Die Steuerzahler müssen derzeit tief in die Tasche greifen, um vom Sinken bedrohte Finanzflaggschiffe vor dem Untergang zu bewahren. Zugunsten der Aktionäre. Das ist falsch.
Hinweis: Der Inhalt dieser Seite wurde vor 16 Jahren in der Wiener Zeitung veröffentlicht. Hier geht's zu unseren neuen Inhalten.
Was bekommen die US-Steuerzahler für ihr Geld, das nun für die Rettung der Genies ausgegeben wird, die einige der führenden Finanzinstitute der USA in den Abgrund gewirtschaftet haben? Vom Finanzministerium sollen Fannie Mae und Freddie Mac 300 Milliarden Dollar bekommen - aber was haben die Menschen in den USA davon?
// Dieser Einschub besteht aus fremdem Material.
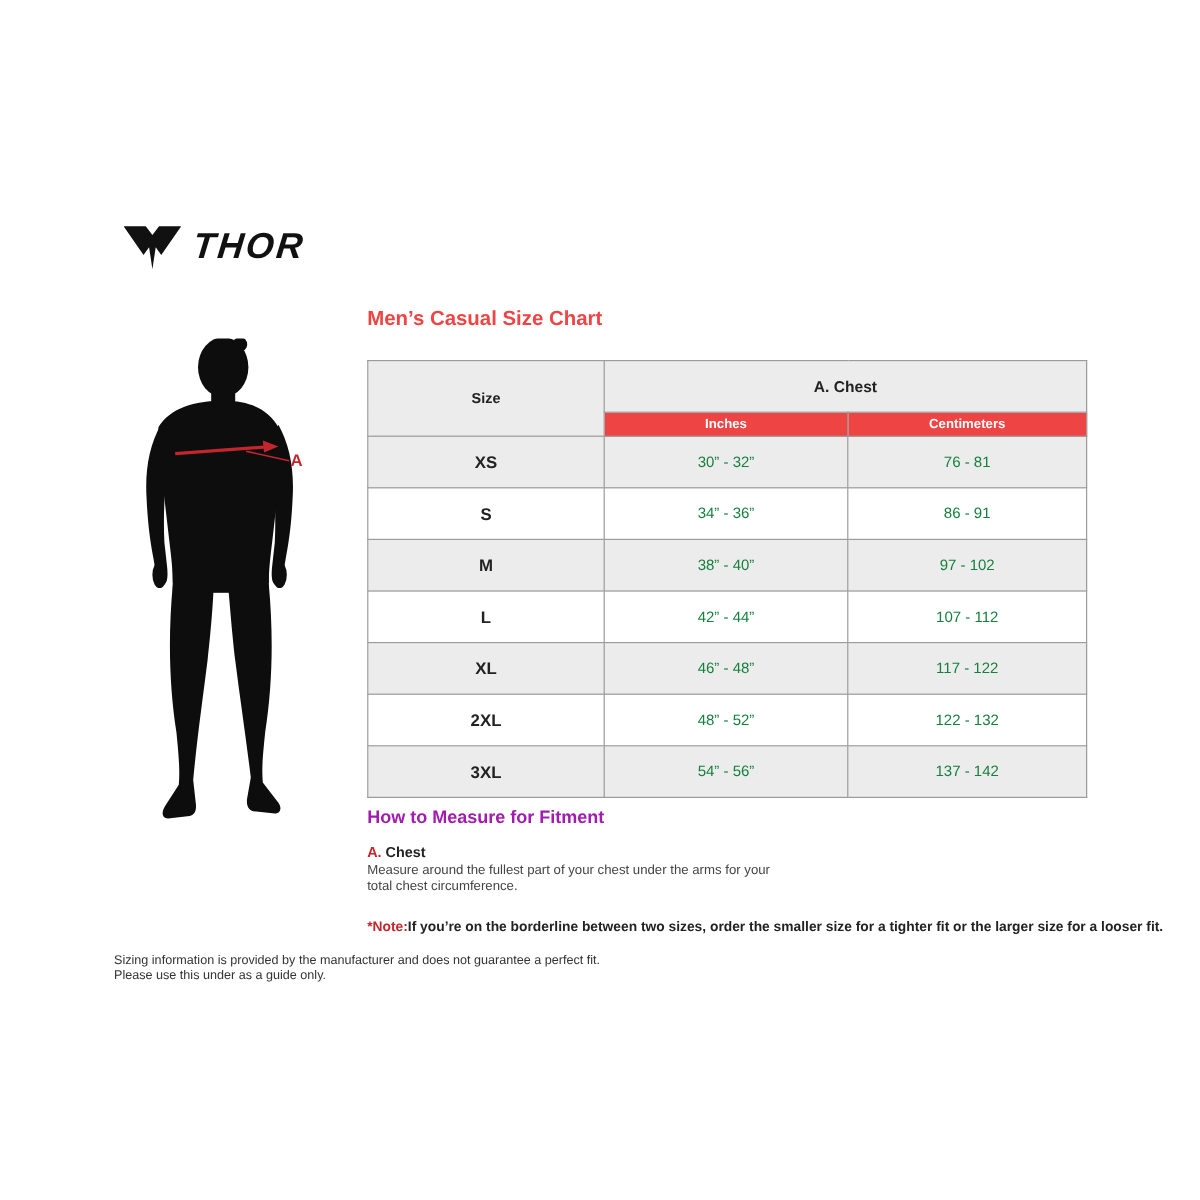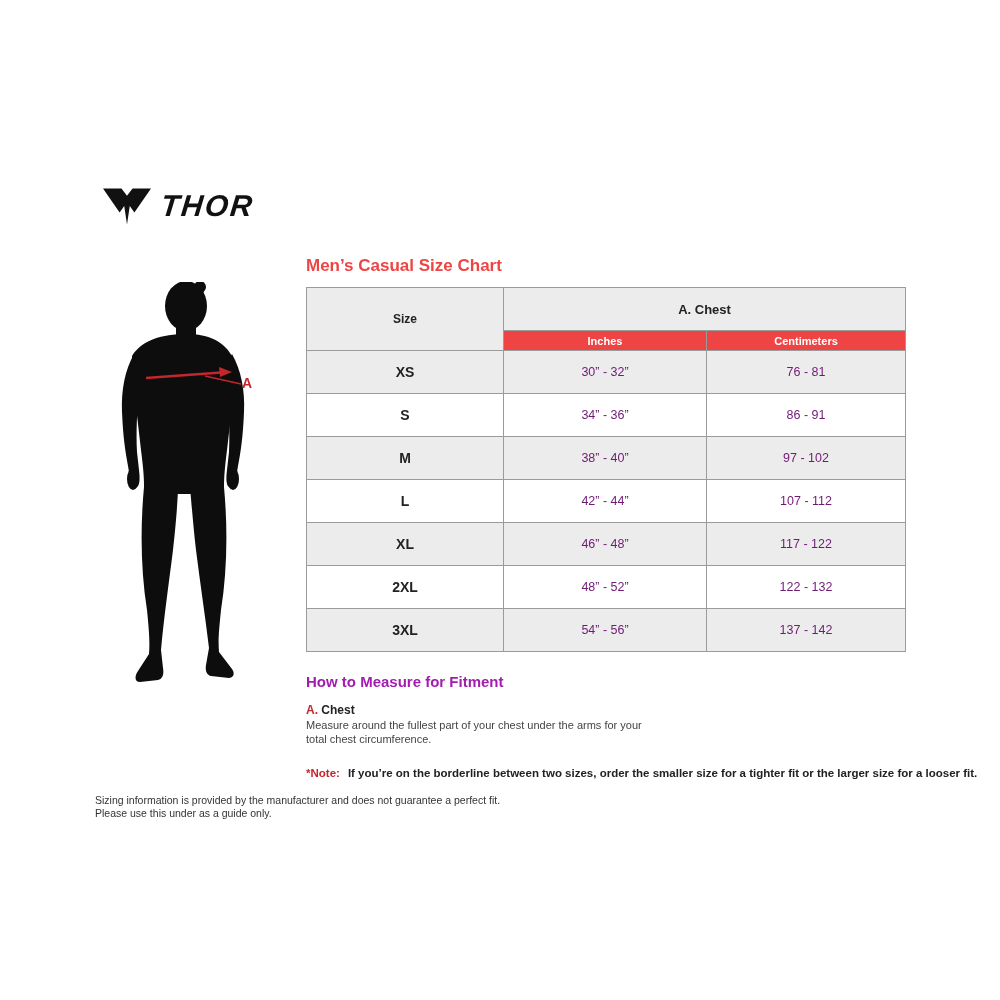"Size" .size-table { top: 287px -> 300px }
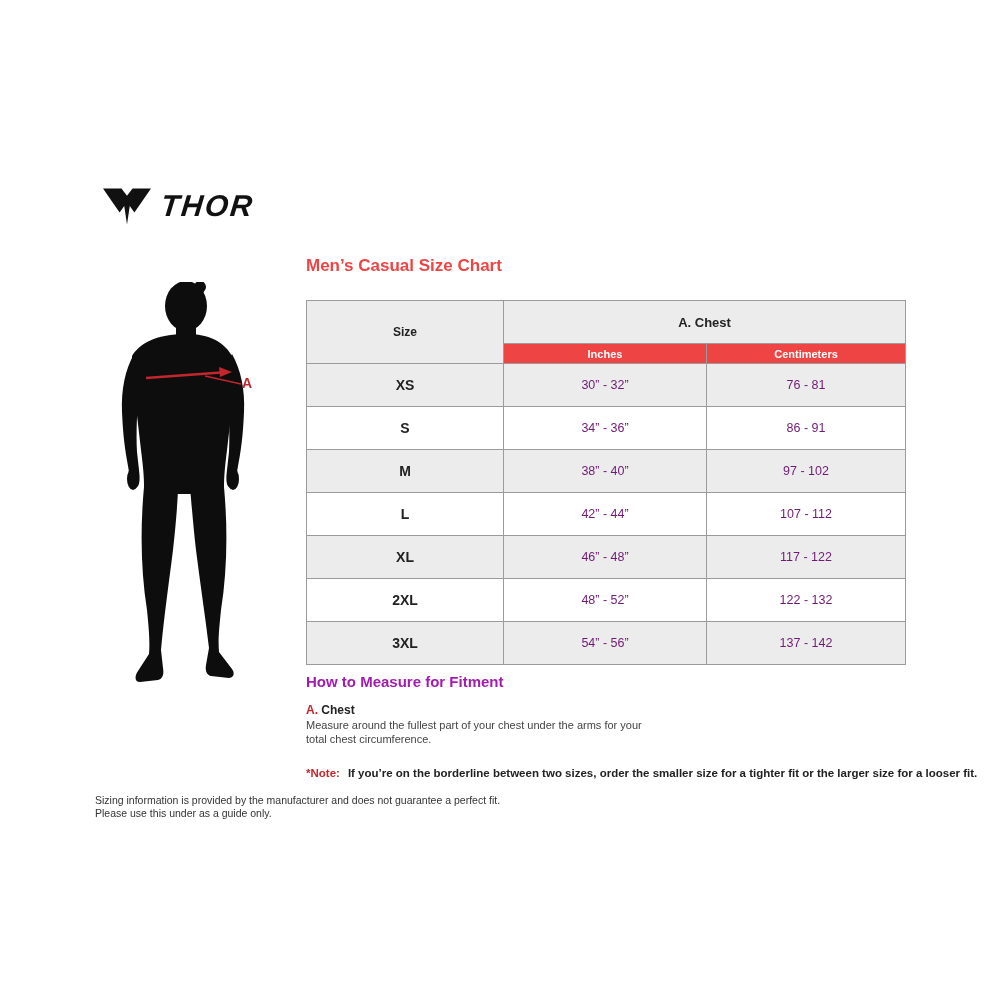"30” - 32”" .size-table tbody td { color: #701a75 -> #15803d }
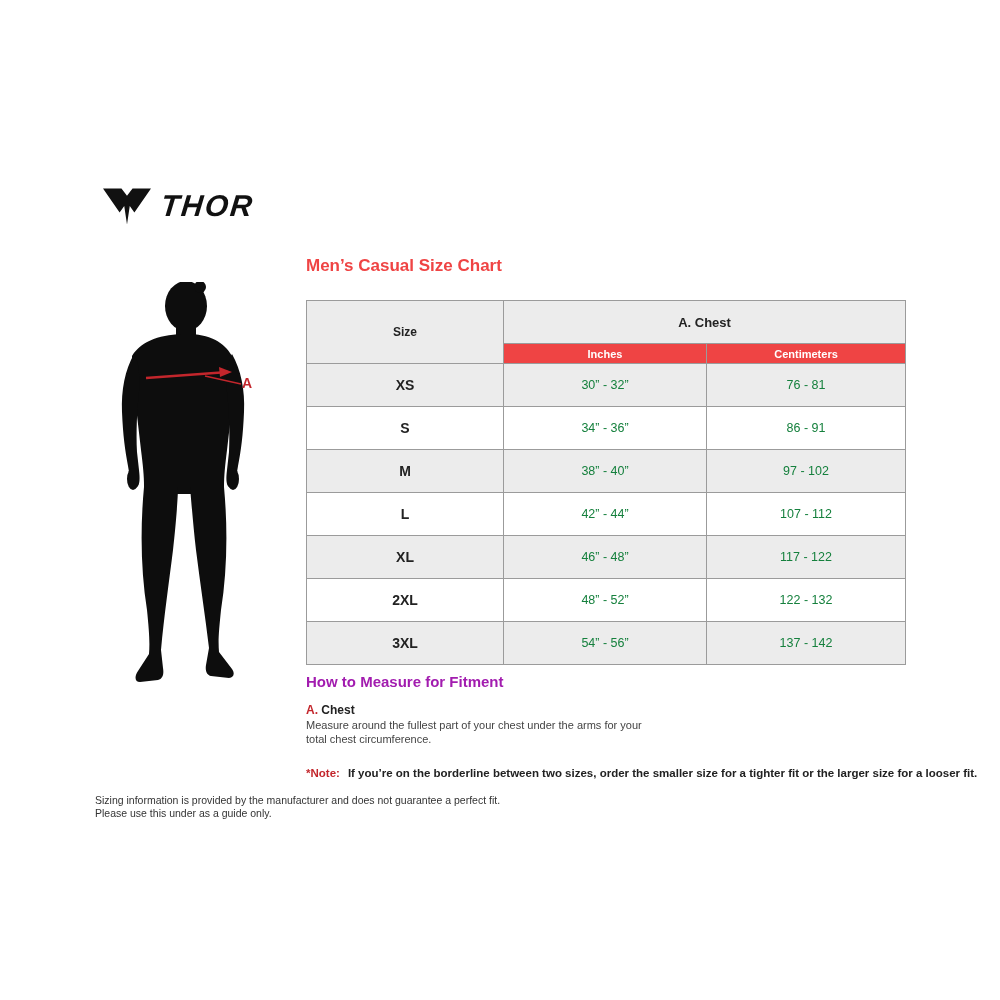"*Note:" .note-row .red { margin-right: 8px -> none }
Die Antwort ist, fürchte ich: Sehr wenig, außer der Erleichterung, dass dadurch die Bedrohung einer viel ärgeren Krise abgewendet wird.
Dass der große Crash noch einmal - vorläufig - vermieden werden konnte, darüber bin ich froh, aber diese Sanierungen sind wie "No-Document"-Darlehen an Kreditnehmer, die eigentlich sagen: "Gib mir ein paar Milliarden oder ich ruiniere das internationale Finanzsystem."
Die US-Notenbank und das Finanzministerium sollten lernen, besser zu verhandeln, damit den Steuerzahlern der USA in ein paar Monaten nicht schon wieder in die Tasche gegriffen wird, um die nächste Gruppe von verschwenderischen Finanzfachleuten zu retten. Der Kongress sollte das Fannie-und-Freddie-Paket jedenfalls noch kritisch hinterfragen.
Die Fortsetzung dieses Zeitlupen-Crashs steht möglicherweise schon vor der Tür: Als Nächstes kommen die Banken dran. Man muss sich nur die Zahlen ansehen (von Anfang dieser Woche): Wachovia im Laufe des letzten Jahres um 81 Prozentpunkte gefallen, Citigroup um 71, Sun Trusts um 69, und 92 sind es bei Washington Mutual, der größten Sparkasse und Kreditanstalt der USA.
Wenn diese Banken in den Bankrott schlittern sollten, dürfen sie dann auch am Diskont-Schalter der US-Notenbank zulangen, wie Bear Sterns? Bekommen sie auch eine Kapitalspritze angeboten, wie Fannie und Freddie? Die beunruhigende Antwort ist, dass die Sanierungen wahrscheinlich den Instituten vorbehalten bleiben, die groß genug sind, dass allgemeiner Schaden entstehen kann. Leer ausgehen werden hingegen vermutlich die Kleineren, deren Zusammenbruch relativ ruhig vor sich geht.
Wir erleben das Entstehen einer neuen Finanzstruktur, jedoch einer sehr notdürftigen, der jedes Mal, wenn eine neue Katastrophe droht, wieder etwas hinzugefügt wird. Den Finanzkrisen der Dreißigerjahre haben die USA ein Regulierungssystem zu verdanken, das 50 Jahre lang geholfen hat, den Wohlstand zu sichern. Heute hingegen haben wir eine Kraut-und-Rüben-Feuerwehr: Die Notenbank und das Finanzministerium begießen die Finanzmärkte jedes Mal, wenn irgendwo ein Feuer ausbricht - mit dem Ergebnis, dass das gesamte System sich mittlerweile aufzuweichen beginnt.
Bevor sich das fortsetzt, sollten wir über Richtlinien für die Regierung nachdenken. Der Ausgangspunkt ist, dass dieser Unternehmenssozialismus - sogar das "Wall Street Journal" nennt das so - Fairness, Transparenz und Stabilität bringen sollte. Im System, das gerade kaputtgeht, sind die Aktionäre und die Belegschaften die Gewinner und die Steuerzahler die Verlierer. Das ist falsch.
Der US-Kongress ist für mehr Regulierungsmaßnahmen. Bei schlechter Planung könnten diese jedoch die Lage verschlimmern. Fannie und Freddie hatten ihre eigene Aufsicht, das Office of Federal Housing Enterprise Oversight. Dieses hat in den letzten Jahren viele Prüfungen durchgeführt, viele Risiken hat es jedoch nicht erkannt. Und selbst wenn es auf die wahren Probleme gestoßen ist, ist es beim Kongress damit oft abgeblitzt. Die beste Reform ist letztlich wohl, die Finanzmanager mehr Risiko tragen zu lassen.